Line tally for "Created": state how many lines of the entries include it, with no other text.

-*-

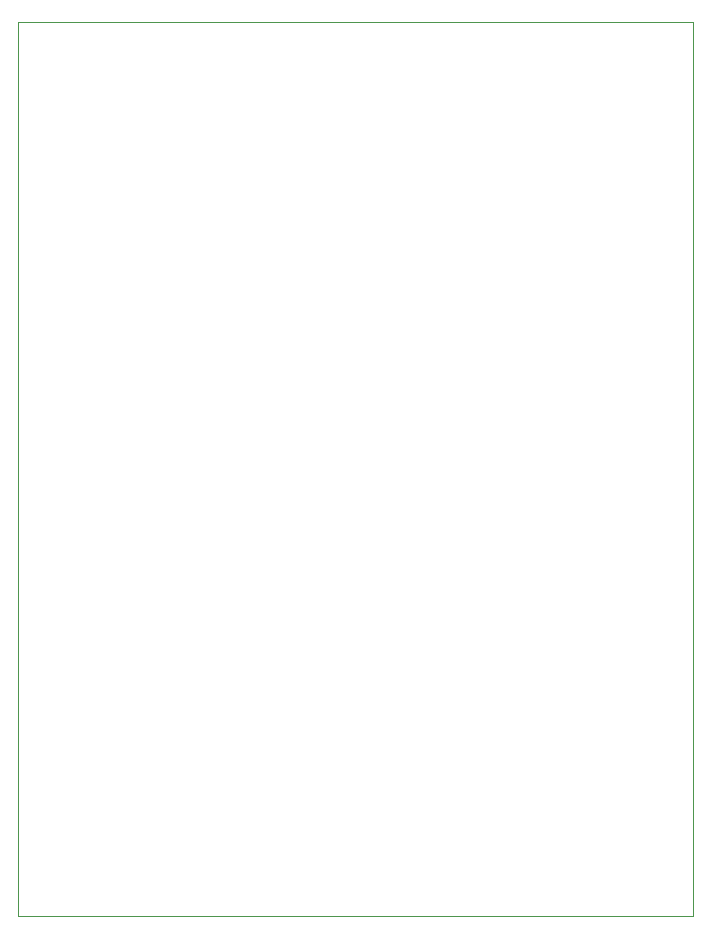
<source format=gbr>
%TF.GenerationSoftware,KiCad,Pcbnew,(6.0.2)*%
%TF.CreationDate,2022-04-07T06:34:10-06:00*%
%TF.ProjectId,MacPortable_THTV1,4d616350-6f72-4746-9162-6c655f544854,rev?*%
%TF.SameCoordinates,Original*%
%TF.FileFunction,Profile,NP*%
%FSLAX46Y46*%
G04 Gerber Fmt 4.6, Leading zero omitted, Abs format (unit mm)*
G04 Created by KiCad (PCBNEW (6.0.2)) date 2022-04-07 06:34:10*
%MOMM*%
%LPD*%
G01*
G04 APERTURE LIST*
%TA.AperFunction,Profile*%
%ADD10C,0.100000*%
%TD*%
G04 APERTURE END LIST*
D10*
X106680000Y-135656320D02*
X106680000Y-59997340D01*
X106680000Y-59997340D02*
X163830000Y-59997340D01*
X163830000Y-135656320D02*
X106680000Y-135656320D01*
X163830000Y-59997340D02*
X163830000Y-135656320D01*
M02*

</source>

-*-

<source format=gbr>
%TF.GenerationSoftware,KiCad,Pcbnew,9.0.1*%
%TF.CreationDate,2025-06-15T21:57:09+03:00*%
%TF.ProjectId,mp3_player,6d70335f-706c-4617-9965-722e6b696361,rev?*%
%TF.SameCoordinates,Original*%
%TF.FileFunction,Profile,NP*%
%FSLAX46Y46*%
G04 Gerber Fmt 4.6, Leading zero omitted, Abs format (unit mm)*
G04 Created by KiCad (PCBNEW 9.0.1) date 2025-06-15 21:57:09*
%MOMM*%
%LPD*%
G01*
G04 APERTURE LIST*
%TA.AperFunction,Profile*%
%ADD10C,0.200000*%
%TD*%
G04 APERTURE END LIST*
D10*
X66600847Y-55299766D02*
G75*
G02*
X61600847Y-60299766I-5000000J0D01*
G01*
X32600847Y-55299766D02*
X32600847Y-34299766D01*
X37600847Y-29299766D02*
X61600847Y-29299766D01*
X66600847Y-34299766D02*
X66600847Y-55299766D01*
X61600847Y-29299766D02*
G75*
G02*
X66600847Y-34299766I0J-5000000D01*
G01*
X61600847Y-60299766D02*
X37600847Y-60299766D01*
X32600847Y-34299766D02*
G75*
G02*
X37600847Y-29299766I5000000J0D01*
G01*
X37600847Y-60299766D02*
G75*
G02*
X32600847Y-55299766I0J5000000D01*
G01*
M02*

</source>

-*-

§ **Result**:
2